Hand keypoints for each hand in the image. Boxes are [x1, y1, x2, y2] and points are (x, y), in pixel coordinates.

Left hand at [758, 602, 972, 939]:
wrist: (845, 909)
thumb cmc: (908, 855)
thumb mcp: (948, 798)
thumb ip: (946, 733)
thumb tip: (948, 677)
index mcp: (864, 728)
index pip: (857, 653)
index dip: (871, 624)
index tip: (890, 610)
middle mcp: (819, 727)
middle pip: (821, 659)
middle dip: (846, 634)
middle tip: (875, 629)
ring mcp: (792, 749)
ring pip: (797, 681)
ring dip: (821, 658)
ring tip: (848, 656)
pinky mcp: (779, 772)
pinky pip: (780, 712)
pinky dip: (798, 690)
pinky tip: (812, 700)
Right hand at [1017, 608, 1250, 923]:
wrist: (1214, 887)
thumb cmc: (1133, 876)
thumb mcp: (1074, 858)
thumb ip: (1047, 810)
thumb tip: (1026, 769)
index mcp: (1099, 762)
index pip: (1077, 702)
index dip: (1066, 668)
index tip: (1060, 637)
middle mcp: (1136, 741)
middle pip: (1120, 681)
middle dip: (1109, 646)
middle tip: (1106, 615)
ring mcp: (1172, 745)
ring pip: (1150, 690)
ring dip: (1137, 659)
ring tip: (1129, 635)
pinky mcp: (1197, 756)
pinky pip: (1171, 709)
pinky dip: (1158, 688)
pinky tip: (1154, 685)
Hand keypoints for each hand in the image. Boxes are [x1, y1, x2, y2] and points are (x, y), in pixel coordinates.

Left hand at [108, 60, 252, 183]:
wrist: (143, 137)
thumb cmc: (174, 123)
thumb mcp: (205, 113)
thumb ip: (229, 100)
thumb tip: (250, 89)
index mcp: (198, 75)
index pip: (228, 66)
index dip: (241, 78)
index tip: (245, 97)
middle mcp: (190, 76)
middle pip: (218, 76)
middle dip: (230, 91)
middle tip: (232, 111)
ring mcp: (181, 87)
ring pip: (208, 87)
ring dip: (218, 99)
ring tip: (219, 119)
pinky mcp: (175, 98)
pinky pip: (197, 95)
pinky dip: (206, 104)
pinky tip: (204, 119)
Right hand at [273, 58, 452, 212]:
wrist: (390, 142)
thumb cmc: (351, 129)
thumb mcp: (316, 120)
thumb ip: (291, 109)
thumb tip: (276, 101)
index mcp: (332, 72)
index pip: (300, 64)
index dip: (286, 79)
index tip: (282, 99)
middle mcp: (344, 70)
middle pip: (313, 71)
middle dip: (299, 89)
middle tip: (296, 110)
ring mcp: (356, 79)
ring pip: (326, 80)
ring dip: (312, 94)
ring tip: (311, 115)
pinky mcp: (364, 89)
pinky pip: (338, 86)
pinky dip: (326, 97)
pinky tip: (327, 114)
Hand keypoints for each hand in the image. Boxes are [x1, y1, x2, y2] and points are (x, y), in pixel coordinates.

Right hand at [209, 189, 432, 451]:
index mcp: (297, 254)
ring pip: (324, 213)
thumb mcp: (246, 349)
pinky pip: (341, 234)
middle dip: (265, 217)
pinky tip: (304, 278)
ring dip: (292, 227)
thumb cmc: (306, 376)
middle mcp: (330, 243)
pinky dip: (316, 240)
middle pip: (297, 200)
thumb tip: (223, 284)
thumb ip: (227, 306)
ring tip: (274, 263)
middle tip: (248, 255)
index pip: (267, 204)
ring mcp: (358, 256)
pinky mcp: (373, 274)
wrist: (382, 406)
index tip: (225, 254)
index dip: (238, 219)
****
▶ [Action item] Return every entry verbatim.

▶ [Exercise answer]
Hand keypoints for each hand in the image. Boxes are [x1, y1, x2, y2] and points are (x, y), in pixel coordinates.

Left hand at [758, 602, 972, 939]:
wrist: (845, 909)
thumb cmc: (908, 855)
thumb mcp: (948, 798)
thumb ip: (946, 733)
thumb tip: (948, 677)
index mcp: (864, 728)
index pip: (857, 653)
index dip: (871, 624)
index tip: (890, 610)
middle mcp: (819, 727)
middle pip: (821, 659)
middle dip: (846, 634)
middle tip: (875, 629)
ring mcp: (792, 749)
ring pip: (797, 681)
ring dip: (821, 658)
ring tip: (848, 656)
pinky mcp: (779, 772)
pinky pip: (780, 712)
pinky dip: (798, 690)
pinky tip: (812, 700)
Right hand at [1017, 608, 1250, 923]:
wrist: (1214, 887)
thumb cmc: (1133, 876)
thumb mcp: (1074, 858)
thumb ip: (1047, 810)
thumb tip: (1026, 769)
index mcp: (1099, 762)
index pip: (1077, 702)
index dip: (1066, 668)
index tip: (1060, 637)
middle mcp: (1136, 741)
middle pip: (1120, 681)
middle dip: (1109, 646)
middle tip: (1106, 615)
ring mcp: (1172, 745)
ring pip: (1150, 690)
ring dip: (1137, 659)
ring tip: (1129, 635)
pinky mcp: (1197, 756)
pinky pip: (1171, 709)
pinky dip: (1158, 688)
pinky tip: (1154, 685)
Hand keypoints for each hand in the image. Boxes are [x1, y1, x2, y2] and points are (x, y), in pixel coordinates.

Left hand at [108, 60, 252, 183]:
wrist: (143, 137)
thumb cmc: (174, 123)
thumb mcp: (205, 113)
thumb ip: (229, 100)
thumb tip: (250, 89)
index mcp: (198, 75)
index pip: (228, 66)
index dip: (241, 78)
index tip: (245, 97)
middle mcp: (190, 76)
middle pip: (218, 76)
middle dip: (230, 91)
middle tip: (232, 111)
ring mcp: (181, 87)
ring pip: (208, 87)
ring dip: (218, 99)
ring tip: (219, 119)
pinky mcp: (175, 98)
pinky pip: (197, 95)
pinky dip: (206, 104)
pinky tip: (204, 119)
Right hand at [273, 58, 452, 212]:
wrist: (390, 142)
thumb cmc: (351, 129)
thumb mcp: (316, 120)
thumb ip: (291, 109)
thumb tip: (276, 101)
index mcp: (332, 72)
index pip: (300, 64)
index dip: (286, 79)
index tip: (282, 99)
middle mcp: (344, 70)
middle pip: (313, 71)
middle dip: (299, 89)
middle tip: (296, 110)
ring mcp: (356, 79)
ring pip: (326, 80)
ring dip: (312, 94)
ring tip: (311, 115)
pinky mcp: (364, 89)
pinky pip: (338, 86)
pinky dip: (326, 97)
pinky tip: (327, 114)
Hand keypoints for each hand in the image. Boxes are [x1, y1, x2, y2] and points are (x, y), in pixel coordinates.

Right hand at [209, 189, 432, 451]:
index mcp: (297, 254)
ring pip: (324, 213)
thumb mcp: (246, 349)
pinky pip: (341, 234)
middle dip: (265, 217)
pinky tip: (304, 278)
ring dip: (292, 227)
thumb cmc: (306, 376)
middle mcp: (330, 243)
pinky dip: (316, 240)
middle pip: (297, 200)
thumb tip: (223, 284)
thumb ip: (227, 306)
ring tip: (274, 263)
middle tip: (248, 255)
index pip: (267, 204)
ring mcp: (358, 256)
pinky mcp: (373, 274)
wrist: (382, 406)
index tip: (225, 254)
index dip: (238, 219)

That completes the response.